- [Document extract]

It would be interesting to know if some of these developers are relying on "magic quotes" or something similar... and also to know how large share of the total number of projects these projects represent.
There's more low-hanging fruit, if you're willing to use more specialized searches. For example, guess what mode of operation the PyCrypto library uses by default for all its block ciphers if you don't explicitly pick a sane one:
Looking around I found a simple CMS sold to small online stores. Through their links you can find a listing of their customers (people who use their CMS). Problem is the CMS is open to SQL injection everywhere. If a script kiddie found this info they could take down a lot of online stores. Not good.
That's an example of hazardously bad programming practices. You're one mistake away from complete disaster. You should be sure that it takes more than one mistake to expose you to that sort of risk.
Casting to int is not a general purpose escaping system, and further, if you miss even one of these your entire application can be trashed.
Using mysql_query at all is a sign there's something severely wrong with your application.
It's a sign that the developer has had a fairly informal introduction to SQL. Personally I see no reason not to use the PDO extension in any situation where you would use mysql.
Yes, and given that (IIRC) $_GET always returns strings anyway, casting to int before adding to a database makes sense. Even so, you should still attempt to validate the string with ctype_digit() and make sure it accurately represents the integer you expect. If you just cast directly to an int, you can't really predict the results.
And also, doing the cast inside the sql statement makes it difficult to see. It should be done, if at all, outside the query where it's obvious to anyone looking at the code that this is something that should be paid attention to.
This is an actual, serious problem which I would note in a code review, as opposed to the int thing which cannot, as far as I can can tell, ever lead to an exploit or malfunction which would have been avoided by using a named escape function in this code. If anyone can think of a specific example to prove this wrong, please say so.

- [Tasks to carry out]
(a) Rewrite the paragraph of the SQL injection thread beginning "Looking around I found a simple CMS" as a short bulleted list that keeps its main facts.
(b) According to the SQL injection thread, why should a cast to int be done outside the query and not inside the SQL statement? Answer in one to three sentences.

- [Given entries]
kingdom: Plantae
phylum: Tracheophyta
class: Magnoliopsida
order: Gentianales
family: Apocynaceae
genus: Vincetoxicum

- [Responses]
(a)
- A simple CMS is sold to small online stores.
- Its links lead to a listing of the stores that use it.
- The CMS is open to SQL injection everywhere.
- A script kiddie with this information could take down many online stores.

(b) Doing the cast inside the SQL statement makes it difficult to see. Placing it outside the query makes it obvious to anyone reading the code that this step deserves attention.